Dass die AFD einer solchen Unternehmung wie dem IMPULS-Festival kritisch gegenübersteht, ist quasi zu erwarten, aber die Argumente sind dann doch bemerkenswert in ihrer ganz eigenen Definition einer „entarteten“ Kunst. Man ist ja quasi müde geworden, über die Parallelen zur Vergangenheit zu sprechen, aber es schaudert einen schon, wenn man Sätze wie „Deshalb will die AfD mit Staats- und Steuergeld nur noch solche Kunst fördern, die ihrer eigenen deutschen Kultur grundsätzlich bejahend gegenübersteht“ (Kunst ist also generell dafür da, ausschließlich „eigene deutsche Kultur“ zu bejahen? Man darf dann Shakespeare nicht mehr spielen, oder was?) oder „Die Kunstfreiheit ist kein Anspruch, jeden Schund gefördert zu bekommen“ (auf was die Kunstfreiheit „Anspruch“ hat, bleibt in diesem erbärmlichen „deutschen“ Satz leider offen – oder soll es bedeuten, dass die Kunstfreiheit keinen Anspruch hat?). Am Schluss wird sogar ausgerechnet Orban als Vorbild genannt für einen Staat, der politische Gegner aus kulturellen Ämtern im großen Stil entfernt, um sie durch willfährige Marionetten zu ersetzen, denn genau das wünscht sich natürlich die AfD auch in Deutschland und würde es auch sofort und ohne Zögern umsetzen.

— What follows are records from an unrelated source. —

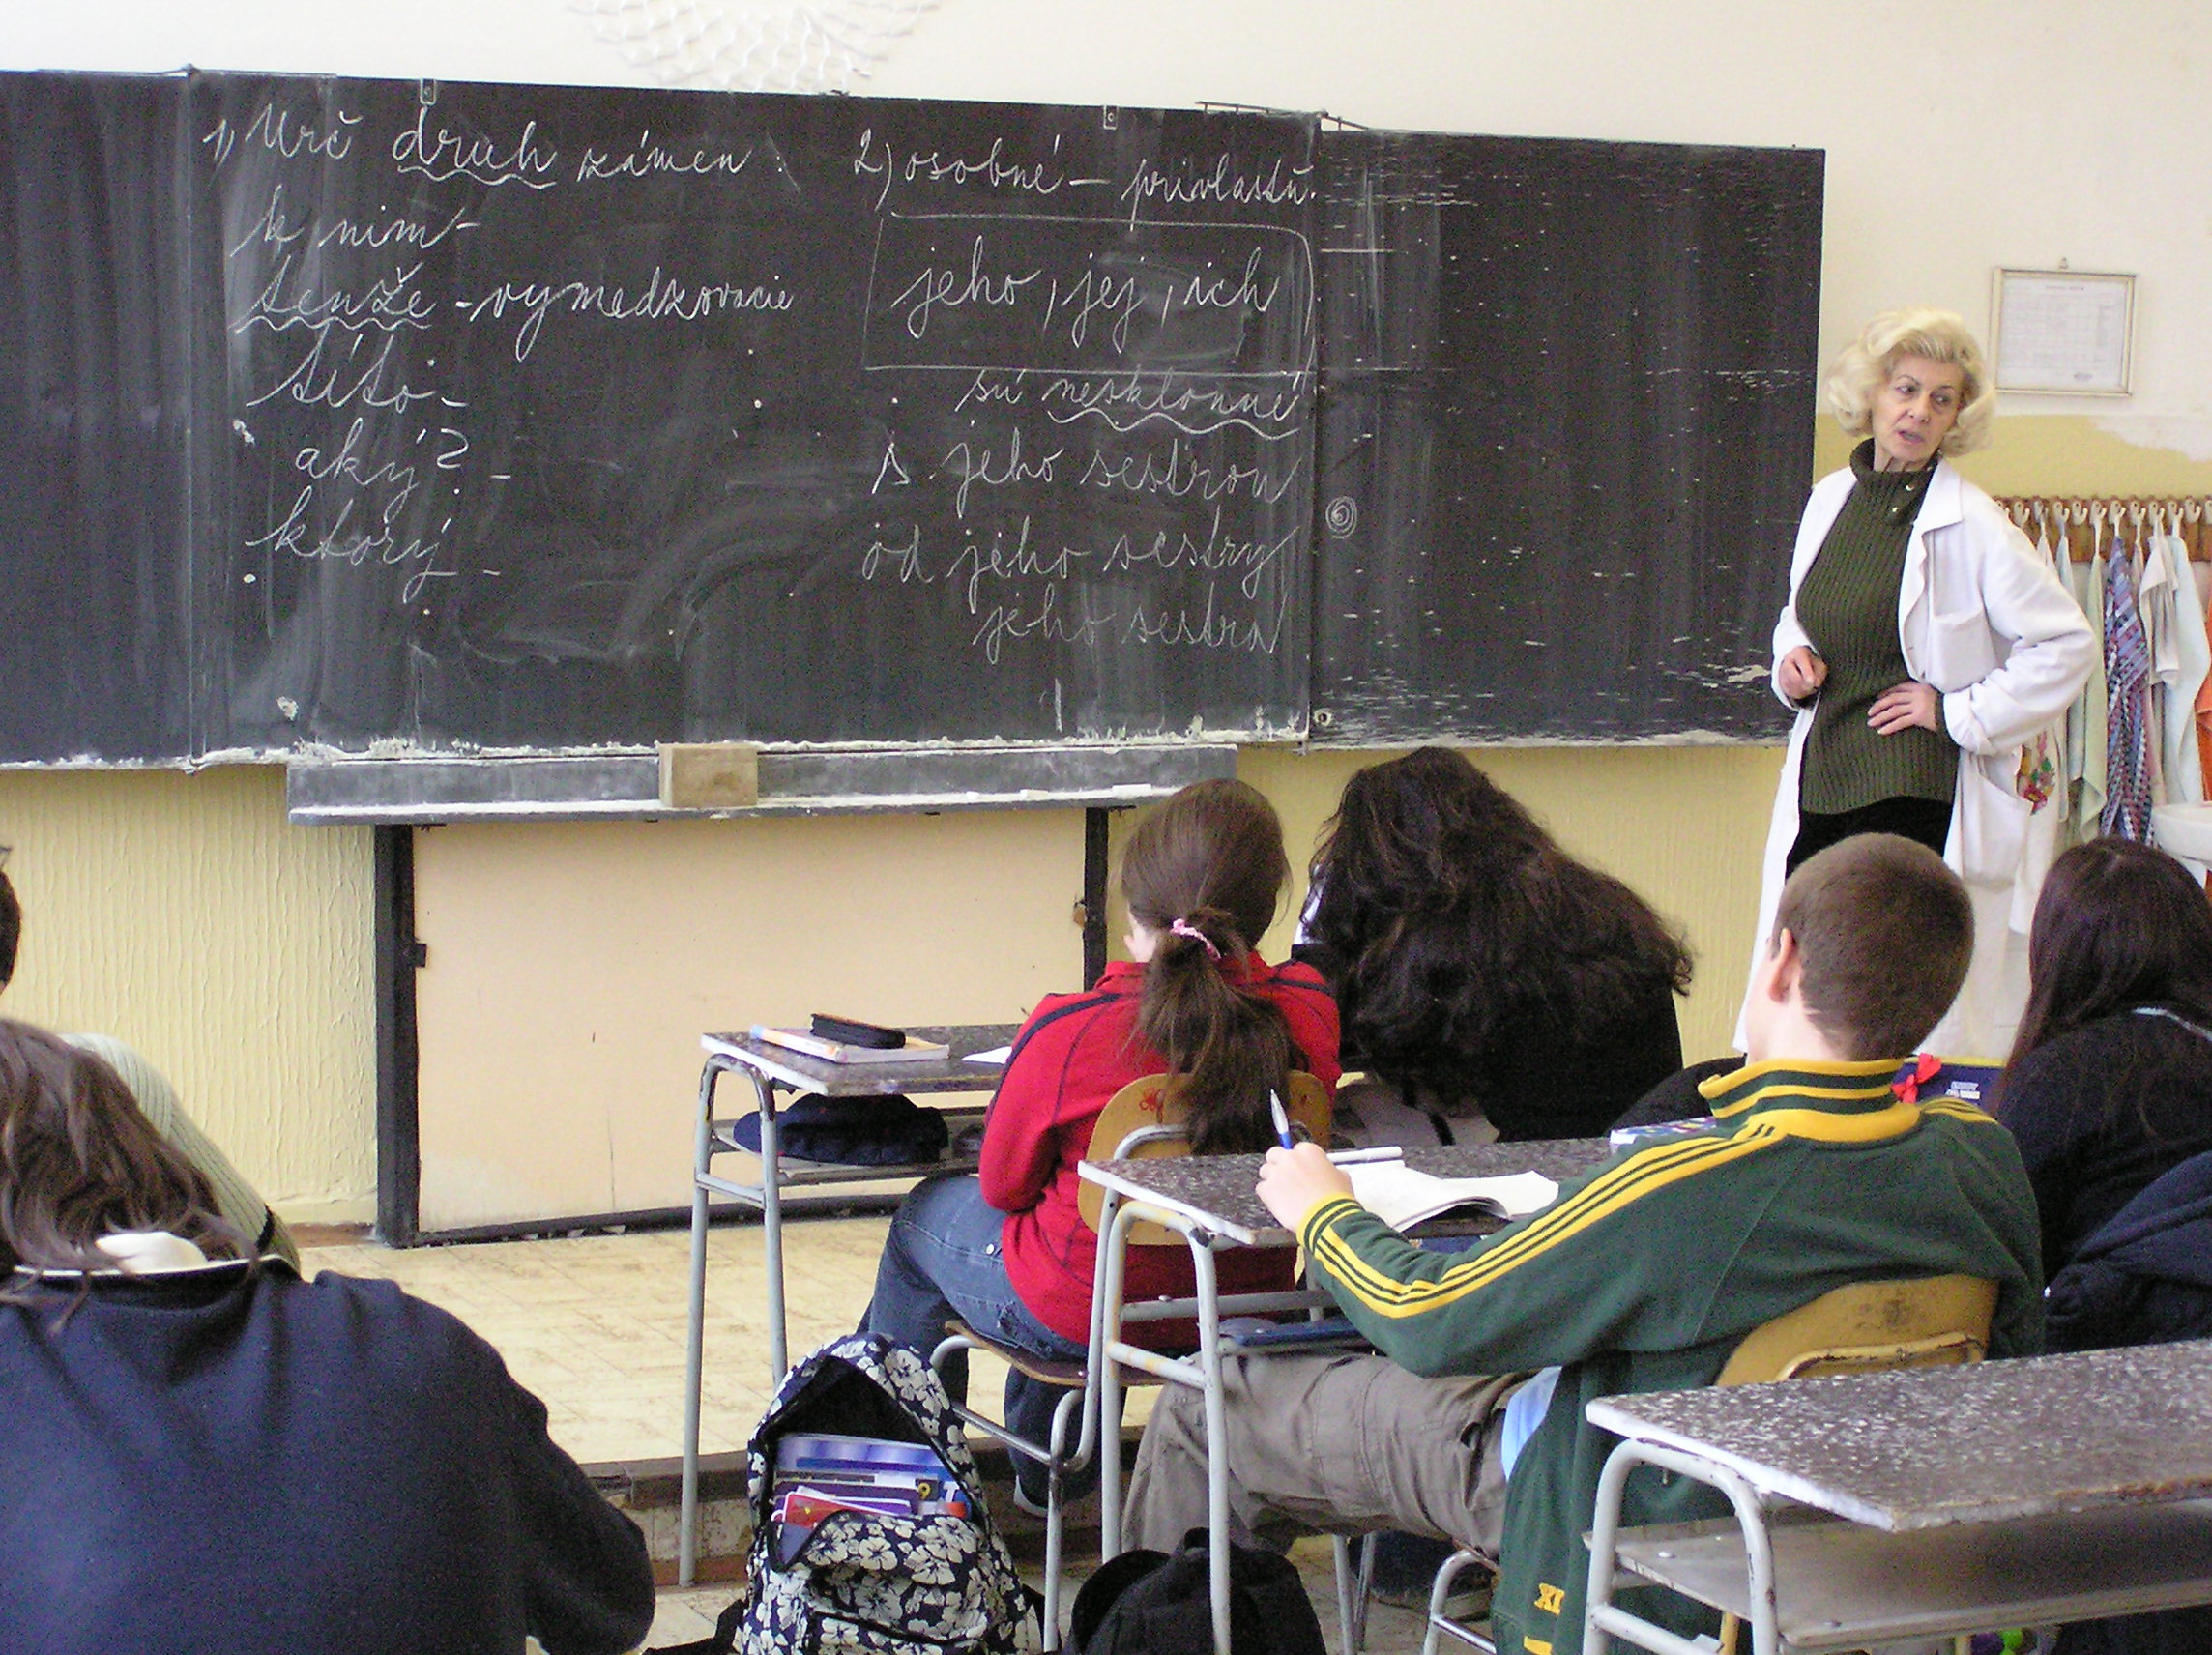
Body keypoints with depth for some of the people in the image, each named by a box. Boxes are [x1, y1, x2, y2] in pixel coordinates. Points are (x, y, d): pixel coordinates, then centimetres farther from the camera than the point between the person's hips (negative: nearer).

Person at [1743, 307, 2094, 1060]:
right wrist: (1793, 660, 5)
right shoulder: (1830, 499, 10)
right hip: (1821, 786, 6)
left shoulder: (1971, 525, -8)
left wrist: (1961, 712, -8)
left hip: (1920, 798, -6)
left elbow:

Dass hier eine kognitive Dissonanz höchsten Grades vorliegt, ist schon lange klar. Zuerst unter dem Deckmantel der „Meinungsfreiheit“ beklagen, dass leider dann doch nicht die Mehrheit der Deutschen so rechts wie die AfD ist und man als „Rechter“ angeblich nicht genügend zu Wort kommt, dann aber genau die Abschaffung der Meinungsvielfalt fordern, wenn man selbst an der Macht wäre. Da wird nämlich dann schnell alles, was einem nicht passt, als „Agitation gegen das eigene Volk“ deklariert und abgeschafft. Ganz schnell kann das gehen, wie man in Ungarn oder auch in der Türkei sehen kann. Die Kriterien für eine nationale Kunst bleiben dabei bewusst diffus, damit sie je nach Lust und Laune bei denen angewendet werden können, die einem nicht genehm sind.

Denn wer entscheidet dann, was „Schund“ und was „Kunst“ ist? Die AfD benutzt bewusst Formulierungen wie „nichtssagende Unterhaltung“ oder „Abseitiges“, die man rein nach Geschmack anwenden kann. Von der Perspektive der Kunstmusik aus ist das meiste, was im Schlagergenre produziert wird, relativ „nichtssagende Unterhaltung“, dennoch würde nie jemand die Abschaffung des Schlagers fordern, eben weil es vielen Menschen gefällt und es zur Meinungs- wie auch Kunstfreiheit gehört, lieber Helene als Julia Fischer zu hören. Nach dieser Formulierung müsste die AfD deutschen Schlager abschaffen, würde das aber natürlich nie tun. Und was ist „abseitig“? Etwas, das aus dem Rahmen fällt? Nach dieser Argumentation sind dann heimische Komponisten wie Stockhausen oder Lachenmann oder Henze auch ganz schnell als „abseitig“ deklarierbar – Stockhausen weil vom Sirius und spinnert, Lachenmann weil „Abseitiges“ auf Instrumenten verlangend, und Henze vielleicht einfach nur, weil er schwul war und das manch rechte Dumpfbacke eben auch „abseitig“ findet. Ach, warum bei diesen Namen aufhören, eigentlich ist die ganze „Neue Musik“-Szene sehr schnell als „abseitig“ deklarierbar und kann ganz schnell durch „volkstümliche“ Musikfestivals ersetzt werden, bei denen für die Älteren Um-ta-ta-Geschunkel oder für die Jüngeren rechter Oi!-Rock ge­spielt wird, bis man sich ins Koma gesoffen hat.

Es heißt also einmal mehr: Rettet das IMPULS-Festival. Es lohnt sich, gerade in Sachsen-Anhalt.